McCray stands at 6-foot-2 and weighs 202 pounds, so he has the type of size the Seahawks covet in their secondary. He said he spent a few hours with Seahawks coaches yesterday trying to learn the playbook, but admitted his first day on the job in the Pacific Northwest was a little rough.

"Being out there today it was kind of fast," McCray said. "But I think that's just going to take time to get adjusted to."

And fast is exactly what McCray has seen while watching the Seattle defense play from afar the past couple of seasons.

"Physical, fast, relentless, all those attributes, just flying around," McCray said. "Watching these guys on film it was definitely impressive and I'm definitely happy to be a part of it now."

Seahawks fans might have to wait to see exactly what McCray can do on the field, though, with Carroll indicating the club will evaluate how he practices this week before determining whether or not he'll see action in the regular season opener against the Rams this Sunday in St. Louis.
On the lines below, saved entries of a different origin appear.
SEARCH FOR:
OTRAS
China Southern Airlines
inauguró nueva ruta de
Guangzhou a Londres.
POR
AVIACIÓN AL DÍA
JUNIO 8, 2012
"We need to see him play a little bit and see him practice to see where he fits in as far as what style he really brings to us that we can utilize right away," Carroll said. "We have some flexibility there, so we'll see how it goes. It's obviously a really important week for him."

It was Labor Day, but the Seahawks were at VMAC to begin the first regular season gameweek of the year against the St. Louis Rams.